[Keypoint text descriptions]
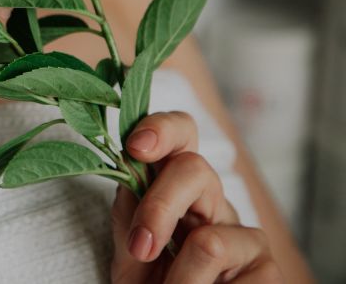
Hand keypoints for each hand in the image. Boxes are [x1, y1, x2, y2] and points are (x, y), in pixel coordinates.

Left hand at [110, 111, 282, 282]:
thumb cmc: (148, 279)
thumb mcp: (129, 243)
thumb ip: (129, 207)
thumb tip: (128, 164)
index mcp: (178, 186)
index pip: (182, 133)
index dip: (161, 128)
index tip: (136, 147)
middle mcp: (215, 201)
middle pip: (194, 170)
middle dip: (159, 208)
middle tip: (139, 248)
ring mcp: (245, 235)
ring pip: (209, 241)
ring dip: (178, 278)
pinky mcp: (268, 271)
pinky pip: (232, 283)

- **ACTION ITEM**
Both the first line of the records above and the line containing "middle mcp: (215, 201)" belong in the copy; please return them and every line between, exactly, minus the pictures.

- **TASK RESPONSE**
Hand keypoints for each hand in the image. Boxes are [x1, y1, x2, y2] and points are (x, y), in pixel coordinates.

Left hand at [110, 111, 282, 282]:
thumb cmc: (148, 279)
thumb mcp: (129, 243)
thumb ip: (129, 207)
thumb tip: (128, 164)
index mcp: (178, 186)
index pip: (182, 133)
index dip: (161, 128)
index tip: (136, 147)
middle mcp: (215, 201)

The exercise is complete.